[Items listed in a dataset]
***
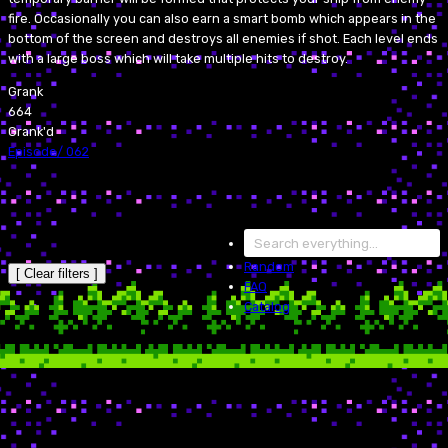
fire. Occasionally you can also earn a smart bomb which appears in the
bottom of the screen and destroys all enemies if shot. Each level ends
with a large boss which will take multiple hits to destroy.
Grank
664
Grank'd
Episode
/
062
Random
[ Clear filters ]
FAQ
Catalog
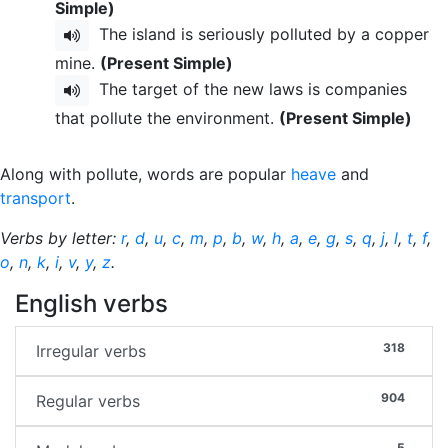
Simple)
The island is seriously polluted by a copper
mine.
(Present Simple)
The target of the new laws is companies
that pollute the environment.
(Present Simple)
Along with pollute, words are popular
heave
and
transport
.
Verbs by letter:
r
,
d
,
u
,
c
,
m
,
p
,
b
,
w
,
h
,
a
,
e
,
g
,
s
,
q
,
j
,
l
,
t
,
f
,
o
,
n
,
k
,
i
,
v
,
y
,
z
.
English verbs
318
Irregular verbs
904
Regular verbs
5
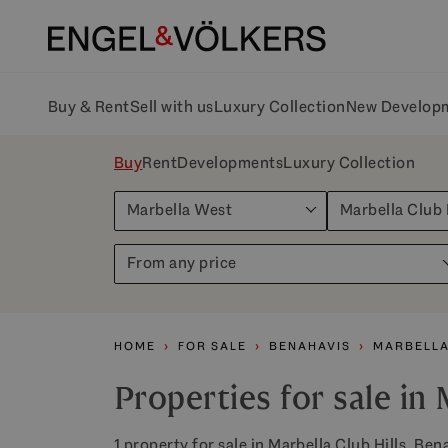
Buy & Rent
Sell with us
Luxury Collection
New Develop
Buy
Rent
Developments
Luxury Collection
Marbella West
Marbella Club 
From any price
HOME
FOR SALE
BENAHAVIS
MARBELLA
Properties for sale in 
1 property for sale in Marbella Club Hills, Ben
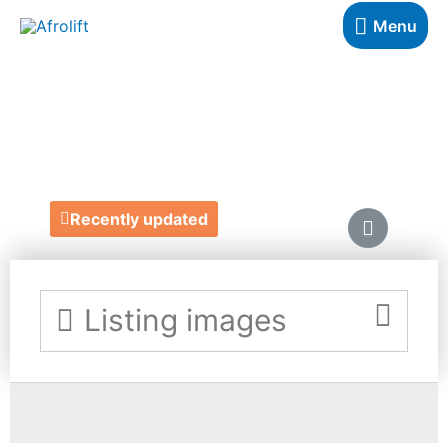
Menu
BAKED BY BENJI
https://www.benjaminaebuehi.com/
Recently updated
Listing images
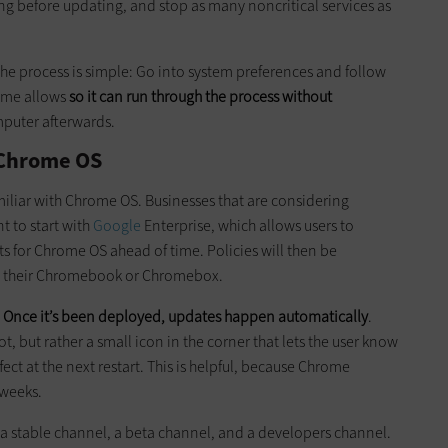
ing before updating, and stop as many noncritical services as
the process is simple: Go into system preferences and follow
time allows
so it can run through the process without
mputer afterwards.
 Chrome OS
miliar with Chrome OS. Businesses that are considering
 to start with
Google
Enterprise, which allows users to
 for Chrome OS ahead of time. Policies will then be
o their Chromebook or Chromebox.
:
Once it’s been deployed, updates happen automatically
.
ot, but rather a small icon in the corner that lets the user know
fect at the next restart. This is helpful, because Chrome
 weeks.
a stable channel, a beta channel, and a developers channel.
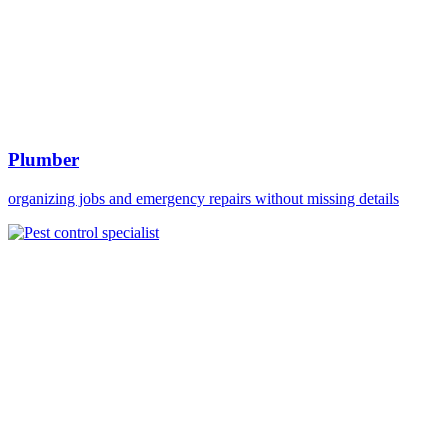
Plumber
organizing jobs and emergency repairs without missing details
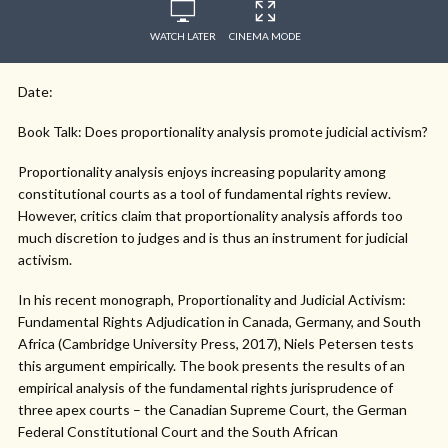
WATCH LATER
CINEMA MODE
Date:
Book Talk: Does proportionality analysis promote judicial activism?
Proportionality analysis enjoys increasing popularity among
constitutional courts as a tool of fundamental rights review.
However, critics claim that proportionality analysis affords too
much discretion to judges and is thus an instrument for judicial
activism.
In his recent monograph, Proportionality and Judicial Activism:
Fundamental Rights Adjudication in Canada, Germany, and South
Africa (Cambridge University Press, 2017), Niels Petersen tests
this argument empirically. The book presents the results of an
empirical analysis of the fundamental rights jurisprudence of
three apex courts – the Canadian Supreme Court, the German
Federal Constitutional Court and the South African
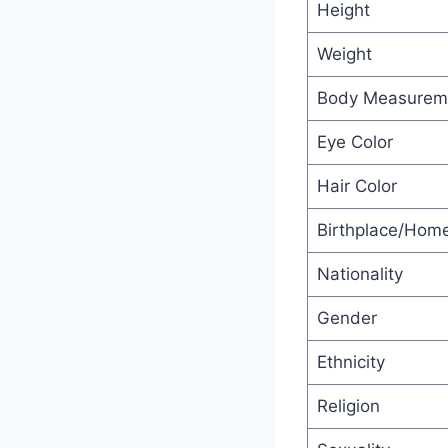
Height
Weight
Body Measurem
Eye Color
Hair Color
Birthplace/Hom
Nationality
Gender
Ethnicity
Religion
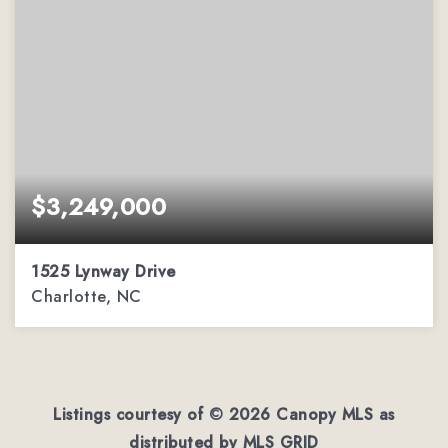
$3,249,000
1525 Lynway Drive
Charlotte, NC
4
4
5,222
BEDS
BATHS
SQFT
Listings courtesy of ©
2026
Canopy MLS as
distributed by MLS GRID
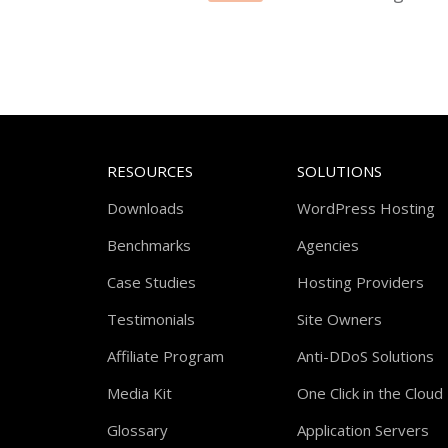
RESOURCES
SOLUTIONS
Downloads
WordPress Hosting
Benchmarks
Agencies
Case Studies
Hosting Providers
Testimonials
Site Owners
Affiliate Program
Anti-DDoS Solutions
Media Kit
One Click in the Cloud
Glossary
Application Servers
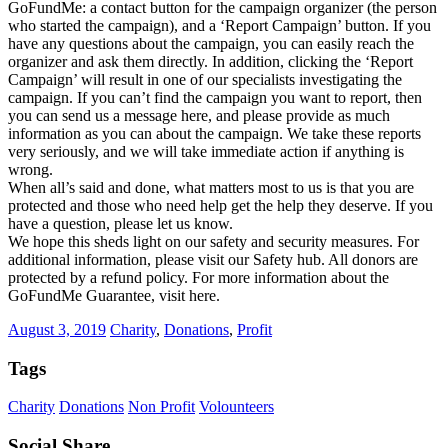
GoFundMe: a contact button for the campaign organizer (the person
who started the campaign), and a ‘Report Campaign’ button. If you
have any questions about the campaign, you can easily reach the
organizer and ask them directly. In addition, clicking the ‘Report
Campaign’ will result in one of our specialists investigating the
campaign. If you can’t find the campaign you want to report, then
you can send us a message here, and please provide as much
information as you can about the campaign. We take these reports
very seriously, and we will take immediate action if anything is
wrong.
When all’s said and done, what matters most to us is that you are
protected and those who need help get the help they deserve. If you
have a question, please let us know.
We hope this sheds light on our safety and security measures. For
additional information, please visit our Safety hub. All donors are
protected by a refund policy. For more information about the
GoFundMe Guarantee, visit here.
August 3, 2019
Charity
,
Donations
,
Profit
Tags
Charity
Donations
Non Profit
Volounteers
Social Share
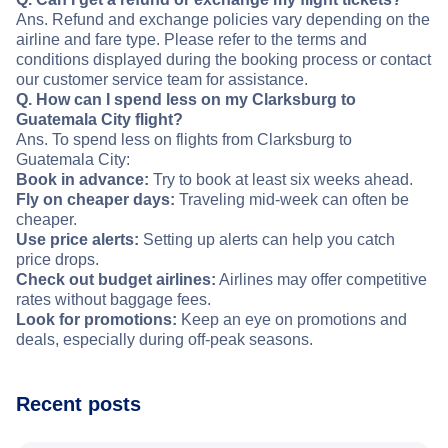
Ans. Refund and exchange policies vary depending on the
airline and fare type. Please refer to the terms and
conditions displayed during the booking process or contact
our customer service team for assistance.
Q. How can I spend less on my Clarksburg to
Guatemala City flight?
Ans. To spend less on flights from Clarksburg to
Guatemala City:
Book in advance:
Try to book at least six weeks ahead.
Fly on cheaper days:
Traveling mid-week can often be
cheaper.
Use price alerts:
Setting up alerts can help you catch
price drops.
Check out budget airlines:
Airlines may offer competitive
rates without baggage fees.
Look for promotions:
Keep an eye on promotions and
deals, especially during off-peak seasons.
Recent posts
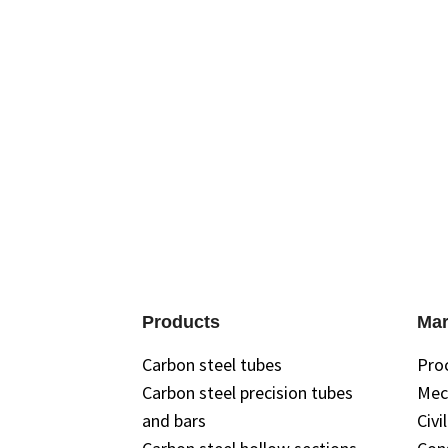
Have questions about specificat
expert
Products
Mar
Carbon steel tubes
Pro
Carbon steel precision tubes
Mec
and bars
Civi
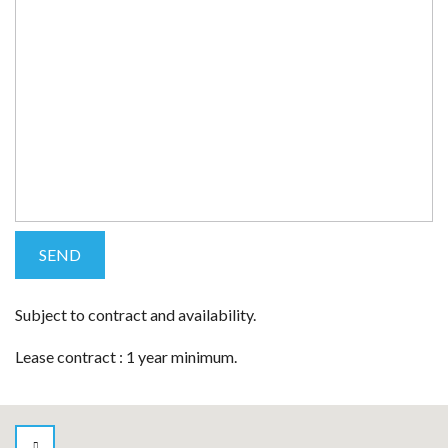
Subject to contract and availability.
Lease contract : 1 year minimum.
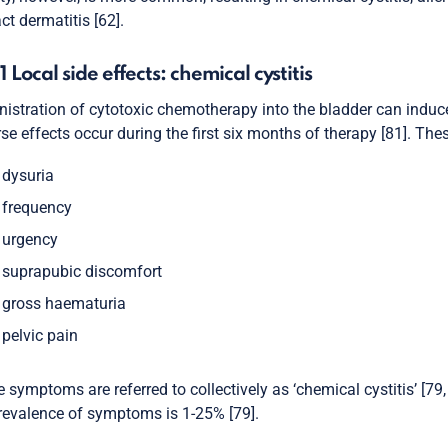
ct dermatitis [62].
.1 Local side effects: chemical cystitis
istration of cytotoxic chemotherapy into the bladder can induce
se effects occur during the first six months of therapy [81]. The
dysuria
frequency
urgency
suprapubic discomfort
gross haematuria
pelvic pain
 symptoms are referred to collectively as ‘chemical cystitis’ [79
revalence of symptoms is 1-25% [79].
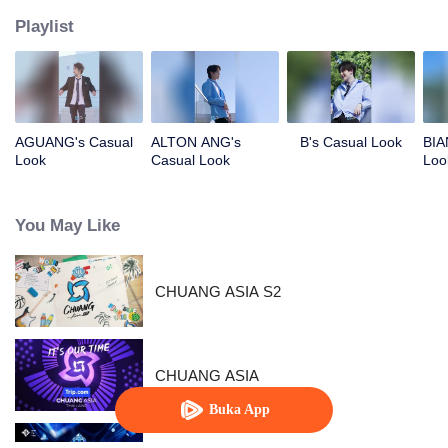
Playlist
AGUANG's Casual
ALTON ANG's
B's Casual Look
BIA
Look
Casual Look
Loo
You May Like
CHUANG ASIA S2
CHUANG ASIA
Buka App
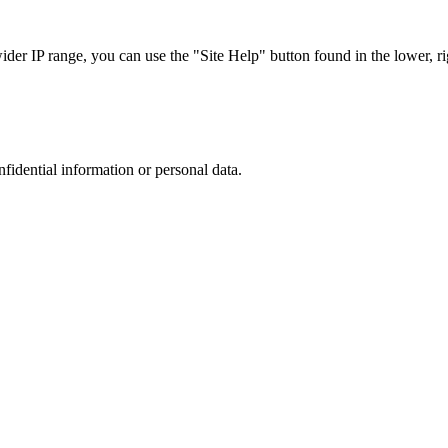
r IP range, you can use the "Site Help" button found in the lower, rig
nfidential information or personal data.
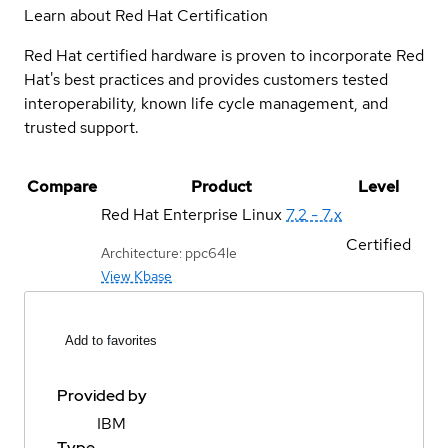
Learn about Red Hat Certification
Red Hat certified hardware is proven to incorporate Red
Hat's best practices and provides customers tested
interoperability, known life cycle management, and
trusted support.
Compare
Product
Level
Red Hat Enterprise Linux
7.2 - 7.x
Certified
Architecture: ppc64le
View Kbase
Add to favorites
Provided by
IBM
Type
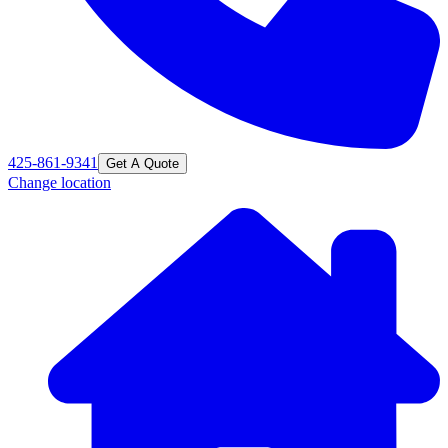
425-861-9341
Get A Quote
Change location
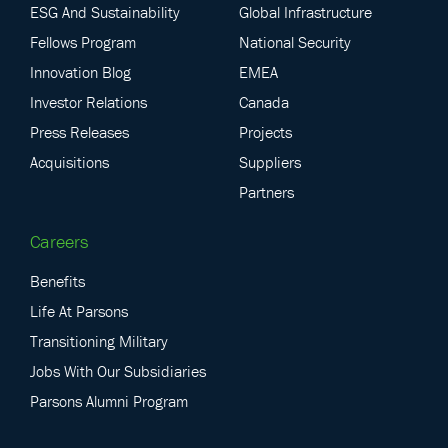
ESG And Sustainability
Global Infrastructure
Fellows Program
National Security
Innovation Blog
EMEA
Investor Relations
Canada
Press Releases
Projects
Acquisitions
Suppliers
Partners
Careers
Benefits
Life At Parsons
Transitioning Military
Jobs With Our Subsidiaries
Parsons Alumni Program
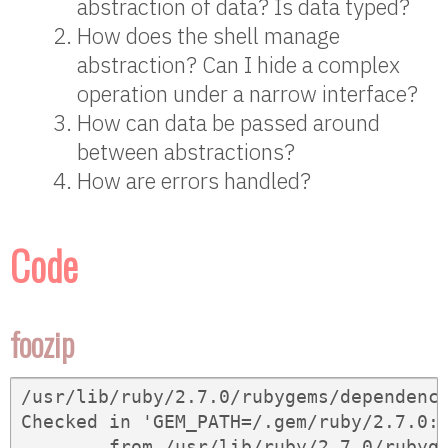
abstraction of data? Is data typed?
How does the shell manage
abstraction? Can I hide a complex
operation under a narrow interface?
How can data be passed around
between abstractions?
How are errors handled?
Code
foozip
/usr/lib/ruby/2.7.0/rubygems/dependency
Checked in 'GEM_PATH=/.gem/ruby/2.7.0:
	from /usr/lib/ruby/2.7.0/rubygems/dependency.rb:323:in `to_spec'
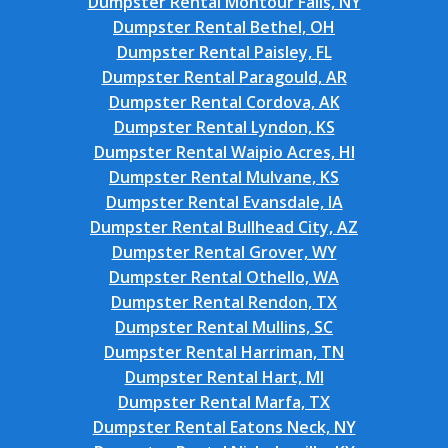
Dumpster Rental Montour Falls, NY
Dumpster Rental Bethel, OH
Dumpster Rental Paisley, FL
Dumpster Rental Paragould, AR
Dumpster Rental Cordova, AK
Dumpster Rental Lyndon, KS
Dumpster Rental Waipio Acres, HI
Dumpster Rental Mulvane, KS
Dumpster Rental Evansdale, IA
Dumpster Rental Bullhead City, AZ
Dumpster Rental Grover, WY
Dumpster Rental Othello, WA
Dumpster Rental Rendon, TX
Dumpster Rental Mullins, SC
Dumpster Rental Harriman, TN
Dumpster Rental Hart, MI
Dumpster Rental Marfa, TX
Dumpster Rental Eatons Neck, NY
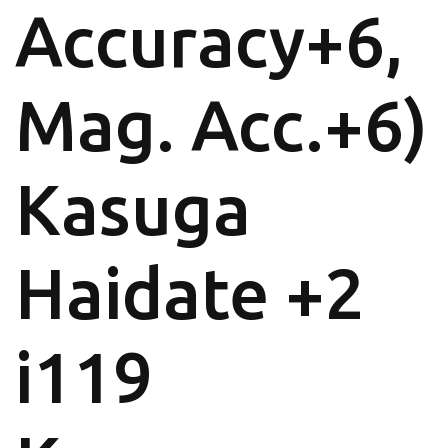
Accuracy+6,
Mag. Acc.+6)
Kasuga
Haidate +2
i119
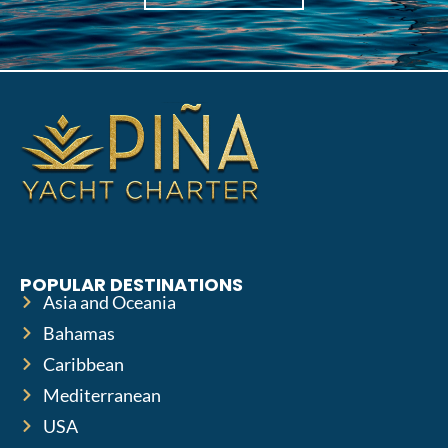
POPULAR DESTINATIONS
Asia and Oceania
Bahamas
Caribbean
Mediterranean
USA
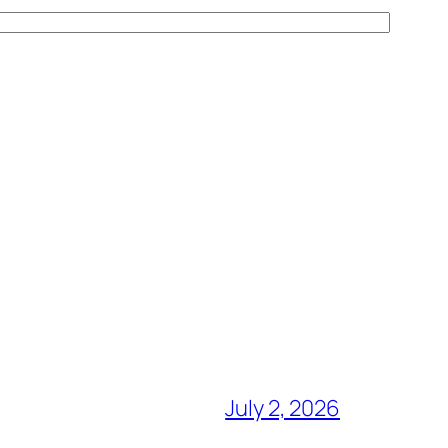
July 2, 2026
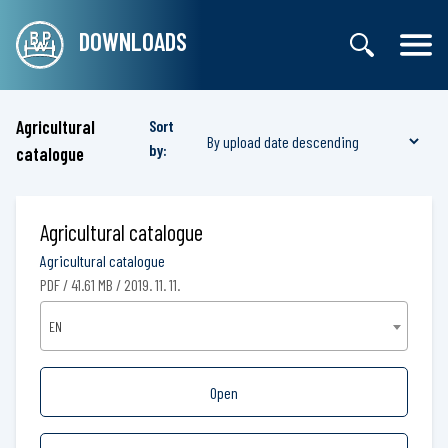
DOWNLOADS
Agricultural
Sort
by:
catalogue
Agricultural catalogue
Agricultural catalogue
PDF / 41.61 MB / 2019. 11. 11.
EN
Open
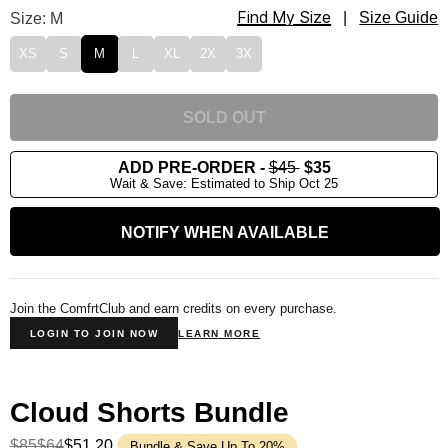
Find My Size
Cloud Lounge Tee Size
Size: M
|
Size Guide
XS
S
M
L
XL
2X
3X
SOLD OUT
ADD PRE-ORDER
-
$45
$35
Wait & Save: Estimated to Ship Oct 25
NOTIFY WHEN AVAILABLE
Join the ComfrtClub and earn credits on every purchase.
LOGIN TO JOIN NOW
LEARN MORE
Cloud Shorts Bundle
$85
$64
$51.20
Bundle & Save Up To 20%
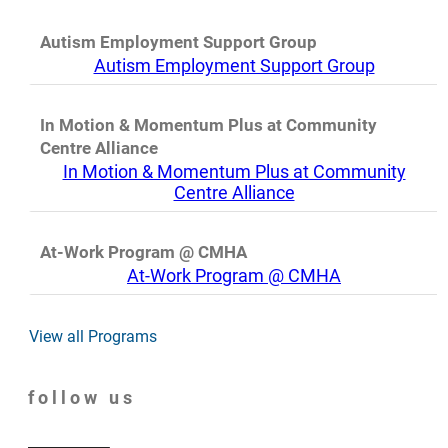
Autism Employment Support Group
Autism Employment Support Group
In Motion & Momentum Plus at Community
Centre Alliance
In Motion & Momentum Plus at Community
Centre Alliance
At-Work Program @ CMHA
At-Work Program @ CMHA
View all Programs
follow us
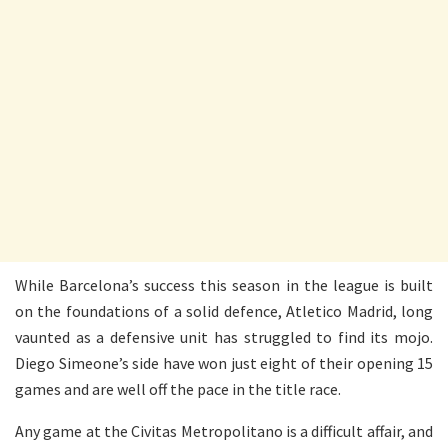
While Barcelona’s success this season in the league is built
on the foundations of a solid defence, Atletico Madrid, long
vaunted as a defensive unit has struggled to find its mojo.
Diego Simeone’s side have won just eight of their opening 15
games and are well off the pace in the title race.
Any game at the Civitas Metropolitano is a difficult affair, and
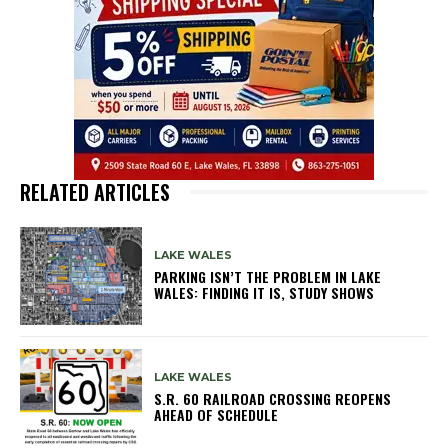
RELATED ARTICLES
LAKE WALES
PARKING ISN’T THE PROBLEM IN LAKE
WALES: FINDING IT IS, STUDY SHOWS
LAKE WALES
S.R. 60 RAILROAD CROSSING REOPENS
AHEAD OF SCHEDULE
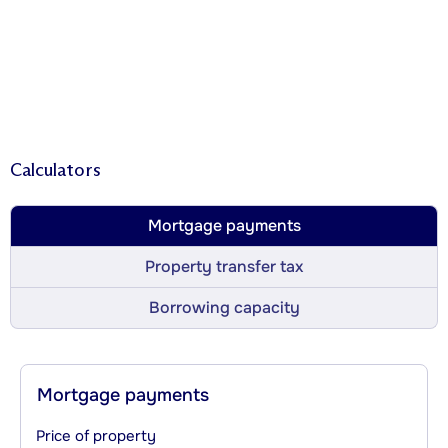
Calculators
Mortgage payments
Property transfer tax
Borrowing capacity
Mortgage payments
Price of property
***
◆ **Job**
Return every line from the entries that holds the string "during".

◆ **Answer to this exercise**
conditions displayed during the booking process or contact
deals, especially during off-peak seasons.
se effects occur during the first six months of therapy [81]. The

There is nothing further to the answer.